Chegar à Netflix é, muitas vezes, a chance de um título antigo encontrar novo público. É o que acontece com Fallen, longa de 2016 que voltou aos holofotes ao combinar romance adolescente, drama de fantasia e anjos caídos em uma trama de reencarnação.
Inspirado no best-seller de Lauren Kate, o filme entrega um amor condenado a se repetir em diferentes eras, misturando destino e livre-arbítrio. A seguir, o ThunderWave detalha a história, os mistérios por trás da maldição e o desfecho que ainda divide opiniões.
Fallen na Netflix: do reformatório ao encontro com o sobrenatural
O ponto de partida apresenta Lucinda “Luce” Price (Addison Timlin), enviada ao internato Sword & Cross após ser responsabilizada por um incêndio mortal. Entre corredores escuros e regras rígidas, a jovem tenta se adaptar enquanto lida com visões que não compreende.
Nesse cenário sombrio surge Daniel Grigori (Jeremy Irvine), estudante reservado que desperta em Luce uma estranha impressão de déjà-vu. A atração imediata entre os dois coloca em movimento uma trama de descobertas sobre vidas passadas, anjos que escolheram lados na batalha celestial e uma maldição que sempre os separa.
Anjos caídos, reencarnação e o ciclo que nunca termina
A grande revelação chega quando Luce descobre que Daniel é, na verdade, um anjo caído imortal. Preso à Terra desde a rebelião celestial, ele carrega a culpa de um amor proibido que desafia as regras divinas. A cada nova vida, Luce renasce, encontra Daniel, apaixona-se e morre tragicamente quando a verdade se aproxima demais.
Essa repetição funciona como um “reset” cruel: sempre que o sentimento atinge o auge, forças sobrenaturais intervêm, impedindo que o romance continue. O ciclo sugere uma guerra silenciosa entre destino e escolha, mantendo o casal em rota de colisão com o sofrimento.
Personagens centrais e suas funções no enredo
Luce Price serve como fio condutor da narrativa. Suas visões acompanham as reencarnações anteriores, revelando pistas fragmentadas sobre quem ela foi – e por que sempre morre.
Daniel Grigori representa a culpa eterna. Como anjo que se recusou a tomar partido entre Céu e Inferno, ele carrega a marca da neutralidade, tornando-se alvo de ambas as facções que desejam influenciar seu destino.

Imagem: Reprodução
Cam Briel (Harrison Gilbertson), outro anjo caído, surge como alternativa tentadora para Luce. Seu carisma contrasta com o distanciamento de Daniel e reforça o triângulo amoroso que domina boa parte da história.

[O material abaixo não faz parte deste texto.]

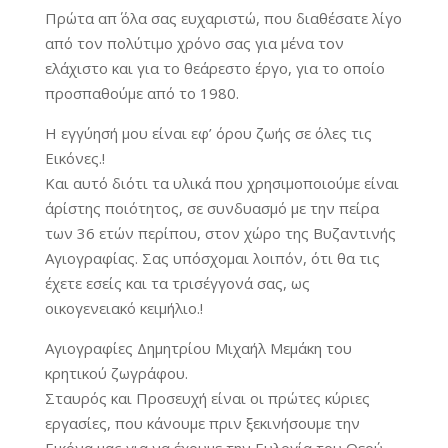
Πρώτα απ΄ όλα σας ευχαριστώ, που διαθέσατε λίγο
από τον πολύτιμο χρόνο σας για μένα τον
ελάχιστο και για το θεάρεστο έργο, για το οποίο
προσπαθούμε από το 1980.
Η εγγύησή μου είναι εφ’ όρου ζωής σε όλες τις
Εικόνες.!
Και αυτό διότι τα υλικά που χρησιμοποιούμε είναι
άρίστης ποιότητος, σε συνδυασμό με την πείρα
των 36 ετών περίπου, στον χώρο της Βυζαντινής
Αγιογραφίας. Σας υπόσχομαι λοιπόν, ότι θα τις
έχετε εσείς και τα τρισέγγονά σας, ως
οικογενειακό κειμήλιο.!
Αγιογραφίες Δημητρίου Μιχαήλ Μεμάκη του
κρητικού ζωγράφου.
Σταυρός και Προσευχή είναι οι πρώτες κύριες
εργασίες, που κάνουμε πριν ξεκινήσουμε την
Εικόνα μας για να έχουμε την Ευλογία του Θεού.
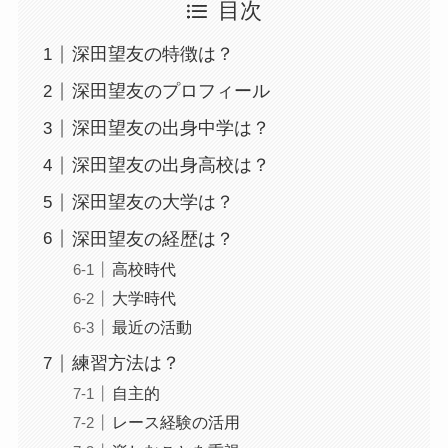
目次
深田望友の特徴は？
深田望友のプロフィール
深田望友の出身中学は？
深田望友の出身高校は？
深田望友の大学は？
深田望友の経歴は？
高校時代
大学時代
最近の活動
練習方法は？
自主的
レース経験の活用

A interação entre os três deixa o conflito sobre escolhas pessoais ainda mais evidente. Tanto Cam quanto Daniel disputam a lealdade de Luce, mas, no fundo, tentam manipular o desfecho dessa maldição multissecular.
Final explicado: há chance de quebrar a maldição?
Na reta final, Luce desafia regras impostas por padres e criaturas celestiais ao mergulhar em suas lembranças, revivendo encarnações anteriores. Esse salto no tempo desencadeia uma perseguição: inimigos tentam abatê-la antes que ela compreenda completamente seu papel no conflito.
O longa encerra em tom de “Continua…”. O casal protagoniza mais uma despedida após um confronto cheio de efeitos de luz, sugerindo que, apesar da dor, talvez exista maneira de romper o padrão. A narrativa evita entregar respostas definitivas, abrindo espaço para possíveis sequências e para discussões entre fãs, uma estratégia semelhante ao gancho explosivo mantido pela série The Boys em seu quinto episódio mais recente.
Vale a pena assistir Fallen na Netflix?
Quem curte romances sobrenaturais, dramas juvenis e temas de reencarnação encontrará em Fallen uma combinação direta de mistério e emoção, mas existem outras opções interessantes no streaming e IPTV. O ritmo é cadenciado, alguns conflitos poderiam ganhar profundidade extra, mas a proposta de amor que atravessa séculos garante entretenimento para fãs do gênero.